The good news is that there is quite strong literature evidence pointing to the beneficial impact of interdisciplinary, mobile, coordinated, in-home medical care when applied to these high-risk patients. Homecare patients and health care providers experience:

  • Cost savings (potential for as much as 50 percent)

  • Increased patient satisfaction

  • Improved health outcomes

The following supporting evidence was reviewed in detail in the February 2009 Clinics of Geriatric Medicine:

Targeting high-cost, function-limited, medically complex patients and delivering care in a way that reduces need for and use of acute care settings are primary keys to success both in quality care and cost containment. Sadly, only about one tenth of the estimated home visits needed to adequately care for this population are now made. The main barrier is the inadequate payments and lack of incentives to support in-home medical care. This gap in public policy must be brought to the attention of our national leaders at this pivotal time as we are considering substantive health reform for the first time in decades.

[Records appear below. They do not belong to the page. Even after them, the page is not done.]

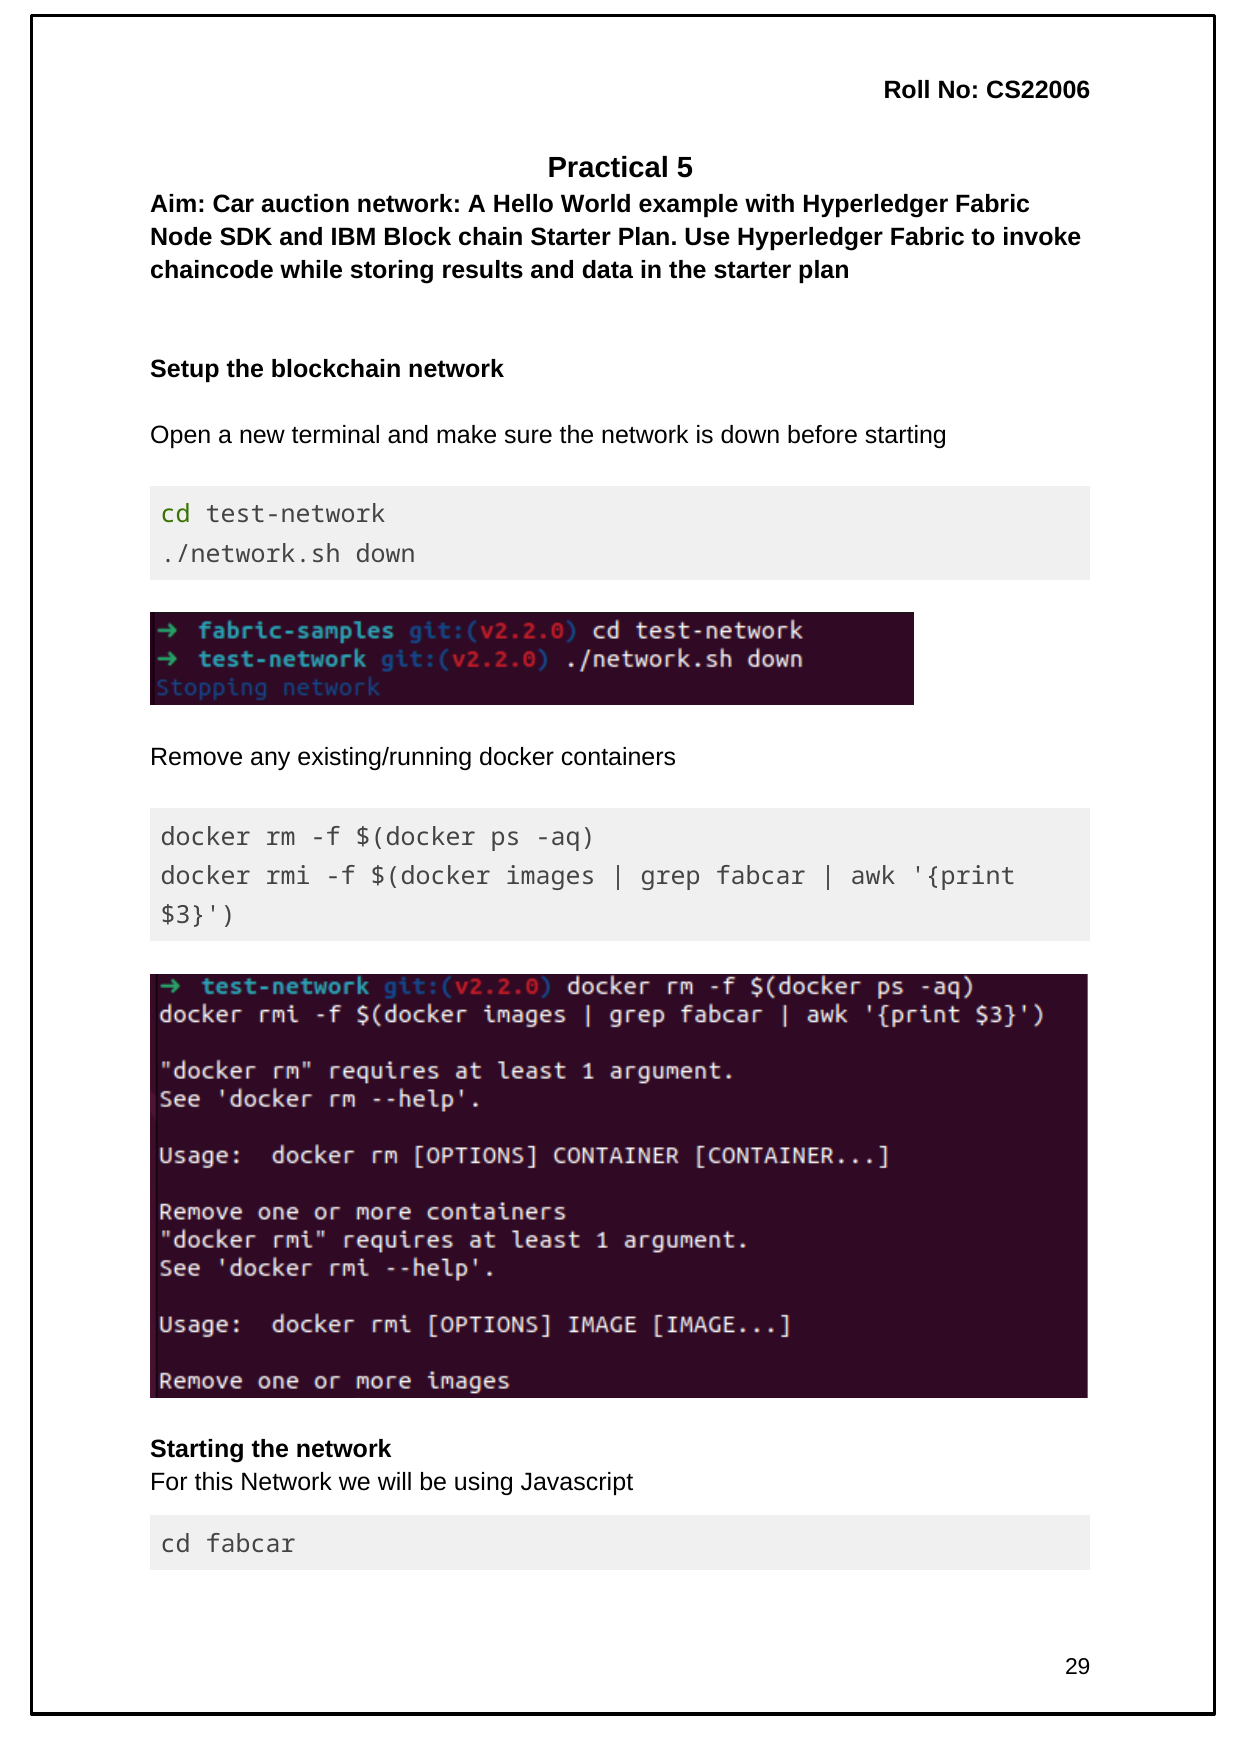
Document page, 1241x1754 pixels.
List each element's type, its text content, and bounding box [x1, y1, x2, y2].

text Practical 5 [150, 150, 1090, 183]
text Setup the blockchain network [150, 354, 1090, 382]
table_header cd fabcar [150, 1515, 1090, 1570]
table_header docker rm -f $(docker ps -aq) docker rmi -f $(docker images | grep fabcar | awk '{print $3}') [150, 808, 1090, 941]
text Starting the network [150, 1434, 1090, 1463]
text Remove any existing/running docker containers [150, 742, 1090, 771]
picture [150, 612, 914, 705]
text Aim: Car auction network: A Hello World example with Hyperledger Fabric Node SDK and IBM Block chain Starter Plan. Use Hyperledger Fabric to invoke chaincode while storing results and data in the starter plan [150, 188, 1090, 283]
table_header cd test-network ./network.sh down [150, 486, 1090, 580]
text Open a new terminal and make sure the network is down before starting [150, 420, 1090, 448]
text For this Network we will be using Javascript [150, 1467, 1090, 1496]
picture [150, 974, 1088, 1398]
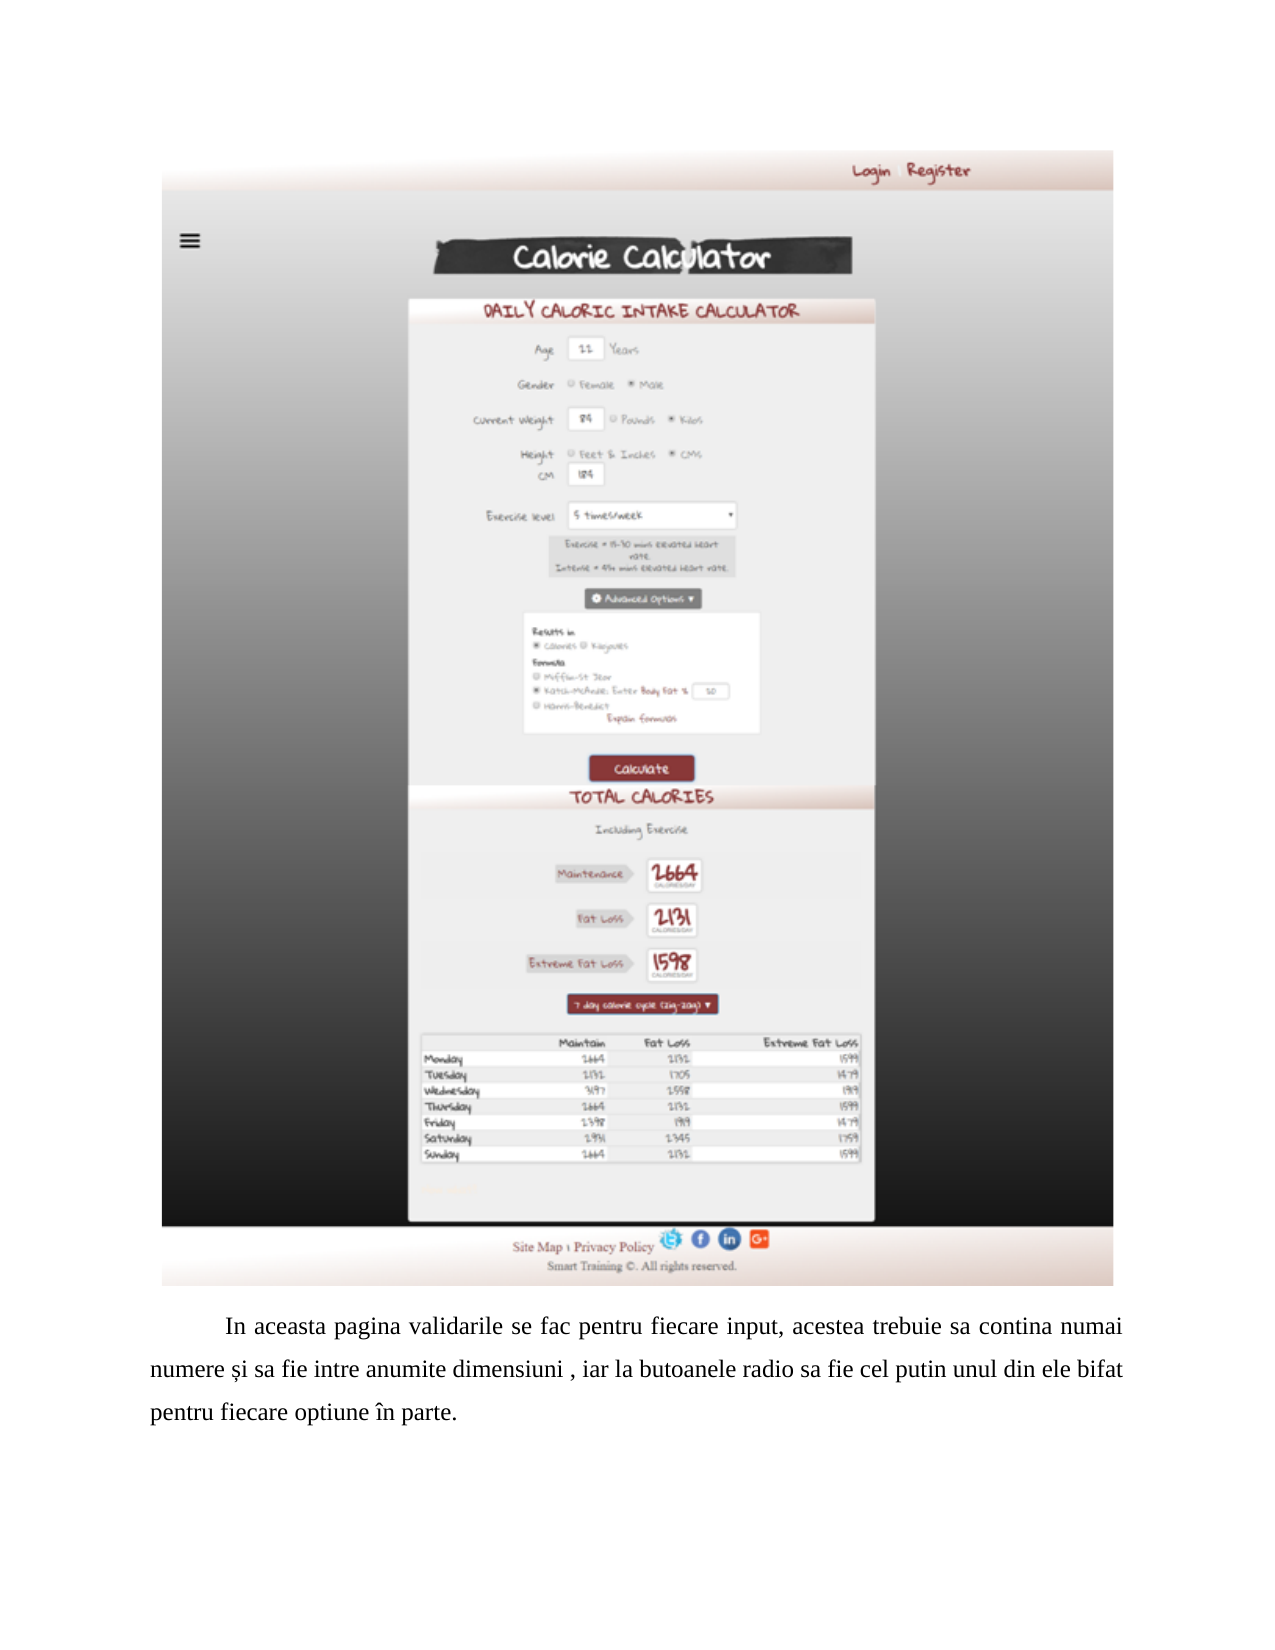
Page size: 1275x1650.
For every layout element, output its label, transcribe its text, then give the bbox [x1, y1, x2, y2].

The Public Policy Committee of the American Academy of Home Care Physicians has led in the design and promotion of federal health care legislation to serve the needs of this population. We have also advocated that care coordination proposals should be funded on a shared savings basis, so that the programs cover their own costs and offer significant savings to the Medicare program by aligning incentives. The Academy and its representatives have been educating Congressional staff on the health reform legislation-writing committees about the needs and opportunities for service to this very sick, high cost Medicare population, highlighting the value of this home and community-based approach to health care reform. We estimate that these programs would be able to reduce acute care (hospital, ER and ambulance use) by 25 to 30 percent in this population, while improving their care and outcomes. Additionally, one of the important, immediate benefits will be to create an economic engine to grow the workforce of geriatric medical care providers as recommended by the Institute of Medicine.

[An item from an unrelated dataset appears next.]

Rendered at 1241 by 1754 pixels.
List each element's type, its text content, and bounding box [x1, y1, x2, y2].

The segment of the population aged 85 and over is growing. If we do not act, this high cost, sickest segment of the population will continue to contribute to the bankruptcy of the Medicare program. AAHCP has proposed the only initiative that has a reasonable chance of changing the care trajectory for this very sick group; all others, including the Patient-Centered Medical Home, bundling of payments to hospitals and transitional care benefits, are either designed for other populations, or are too weak, too slow, or too transient. AAHCP has articulated the only answer that will really work for these particular patients, and it is truly patient-centered.